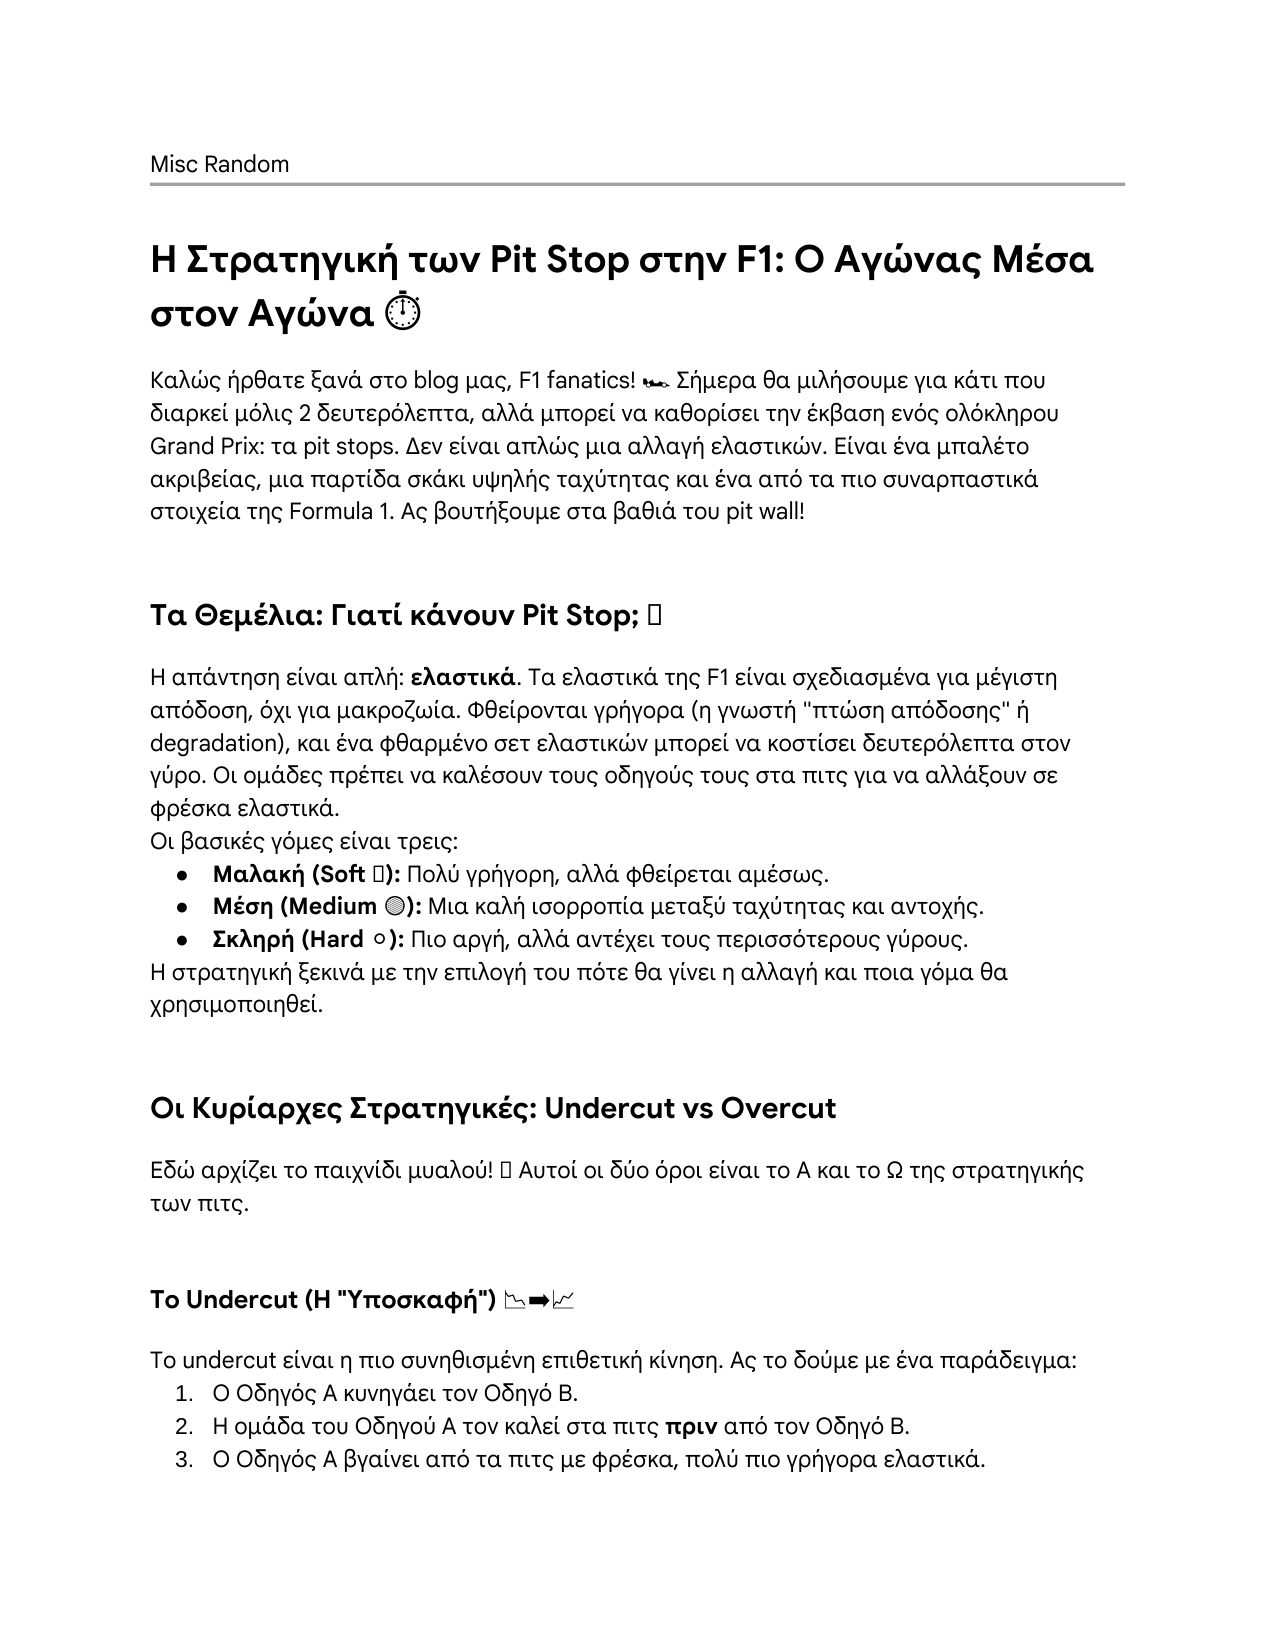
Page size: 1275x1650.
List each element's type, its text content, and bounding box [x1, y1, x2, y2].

list Η ομάδα του Οδηγού Α τον καλεί στα πιτς πριν από τον Οδηγό Β. [175, 1412, 1125, 1441]
text Misc Random [150, 150, 1125, 179]
list Ο Οδηγός Α βγαίνει από τα πιτς με φρέσκα, πολύ πιο γρήγορα ελαστικά. [175, 1445, 1125, 1474]
text Εδώ αρχίζει το παιχνίδι μυαλού! 🤯 Αυτοί οι δύο όροι είναι το Α και το Ω της στρατηγικής των πιτς. [150, 1157, 1125, 1218]
list Ο Οδηγός Α κυνηγάει τον Οδηγό Β. [175, 1379, 1125, 1408]
subtitle Τα Θεμέλια: Γιατί κάνουν Pit Stop; 🤔 [150, 597, 1125, 633]
subtitle Οι Κυρίαρχες Στρατηγικές: Undercut vs Overcut [150, 1090, 1125, 1127]
text Η απάντηση είναι απλή: ελαστικά. Τα ελαστικά της F1 είναι σχεδιασμένα για μέγιστη απόδοση, όχι για μακροζωία. Φθείρονται γρήγορα (η γνωστή "πτώση απόδοσης" ή degradation), και ένα φθαρμένο σετ ελαστικών μπορεί να κοστίσει δευτερόλεπτα στον γύρο. Οι ομάδες πρέπει να καλέσουν τους οδηγούς τους στα πιτς για να αλλάξουν σε φρέσκα ελαστικά. [150, 664, 1125, 823]
text Καλώς ήρθατε ξανά στο blog μας, F1 fanatics! 🏎️ Σήμερα θα μιλήσουμε για κάτι που διαρκεί μόλις 2 δευτερόλεπτα, αλλά μπορεί να καθορίσει την έκβαση ενός ολόκληρου Grand Prix: τα pit stops. Δεν είναι απλώς μια αλλαγή ελαστικών. Είναι ένα μπαλέτο ακριβείας, μια παρτίδα σκάκι υψηλής ταχύτητας και ένα από τα πιο συναρπαστικά στοιχεία της Formula 1. Ας βουτήξουμε στα βαθιά του pit wall! [150, 367, 1125, 526]
subtitle Η Στρατηγική των Pit Stop στην F1: Ο Αγώνας Μέσα στον Αγώνα 🧠⏱️ [150, 186, 1125, 337]
text Οι βασικές γόμες είναι τρεις: [150, 827, 1125, 856]
list Μέση (Medium 🟡): Μια καλή ισορροπία μεταξύ ταχύτητας και αντοχής. [175, 893, 1125, 921]
text Η στρατηγική ξεκινά με την επιλογή του πότε θα γίνει η αλλαγή και ποια γόμα θα χρησιμοποιηθεί. [150, 958, 1125, 1019]
list Μαλακή (Soft 🔴): Πολύ γρήγορη, αλλά φθείρεται αμέσως. [175, 860, 1125, 889]
text Το undercut είναι η πιο συνηθισμένη επιθετική κίνηση. Ας το δούμε με ένα παράδειγμα: [150, 1347, 1125, 1376]
subtitle Το Undercut (Η "Υποσκαφή") 📉➡️📈 [150, 1284, 1125, 1316]
list Σκληρή (Hard ⚪️): Πιο αργή, αλλά αντέχει τους περισσότερους γύρους. [175, 925, 1125, 954]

++++++++++

YOUR GOAL
Write out all the entries word for word, but skip any images.

EXPECTED OUTPUT
Page size: 1275x1650.
List each element's type, its text content, and bounding box [x1, y1, x2, y2].

list Η ομάδα του Οδηγού Α τον καλεί στα πιτς πριν από τον Οδηγό Β. [175, 1412, 1125, 1441]
text Misc Random [150, 150, 1125, 179]
list Ο Οδηγός Α βγαίνει από τα πιτς με φρέσκα, πολύ πιο γρήγορα ελαστικά. [175, 1445, 1125, 1474]
text Εδώ αρχίζει το παιχνίδι μυαλού! 🤯 Αυτοί οι δύο όροι είναι το Α και το Ω της στρατηγικής των πιτς. [150, 1157, 1125, 1218]
list Ο Οδηγός Α κυνηγάει τον Οδηγό Β. [175, 1379, 1125, 1408]
subtitle Τα Θεμέλια: Γιατί κάνουν Pit Stop; 🤔 [150, 597, 1125, 633]
subtitle Οι Κυρίαρχες Στρατηγικές: Undercut vs Overcut [150, 1090, 1125, 1127]
text Η απάντηση είναι απλή: ελαστικά. Τα ελαστικά της F1 είναι σχεδιασμένα για μέγιστη απόδοση, όχι για μακροζωία. Φθείρονται γρήγορα (η γνωστή "πτώση απόδοσης" ή degradation), και ένα φθαρμένο σετ ελαστικών μπορεί να κοστίσει δευτερόλεπτα στον γύρο. Οι ομάδες πρέπει να καλέσουν τους οδηγούς τους στα πιτς για να αλλάξουν σε φρέσκα ελαστικά. [150, 664, 1125, 823]
text Καλώς ήρθατε ξανά στο blog μας, F1 fanatics! 🏎️ Σήμερα θα μιλήσουμε για κάτι που διαρκεί μόλις 2 δευτερόλεπτα, αλλά μπορεί να καθορίσει την έκβαση ενός ολόκληρου Grand Prix: τα pit stops. Δεν είναι απλώς μια αλλαγή ελαστικών. Είναι ένα μπαλέτο ακριβείας, μια παρτίδα σκάκι υψηλής ταχύτητας και ένα από τα πιο συναρπαστικά στοιχεία της Formula 1. Ας βουτήξουμε στα βαθιά του pit wall! [150, 367, 1125, 526]
subtitle Η Στρατηγική των Pit Stop στην F1: Ο Αγώνας Μέσα στον Αγώνα 🧠⏱️ [150, 186, 1125, 337]
text Οι βασικές γόμες είναι τρεις: [150, 827, 1125, 856]
list Μέση (Medium 🟡): Μια καλή ισορροπία μεταξύ ταχύτητας και αντοχής. [175, 893, 1125, 921]
text Η στρατηγική ξεκινά με την επιλογή του πότε θα γίνει η αλλαγή και ποια γόμα θα χρησιμοποιηθεί. [150, 958, 1125, 1019]
list Μαλακή (Soft 🔴): Πολύ γρήγορη, αλλά φθείρεται αμέσως. [175, 860, 1125, 889]
text Το undercut είναι η πιο συνηθισμένη επιθετική κίνηση. Ας το δούμε με ένα παράδειγμα: [150, 1347, 1125, 1376]
subtitle Το Undercut (Η "Υποσκαφή") 📉➡️📈 [150, 1284, 1125, 1316]
list Σκληρή (Hard ⚪️): Πιο αργή, αλλά αντέχει τους περισσότερους γύρους. [175, 925, 1125, 954]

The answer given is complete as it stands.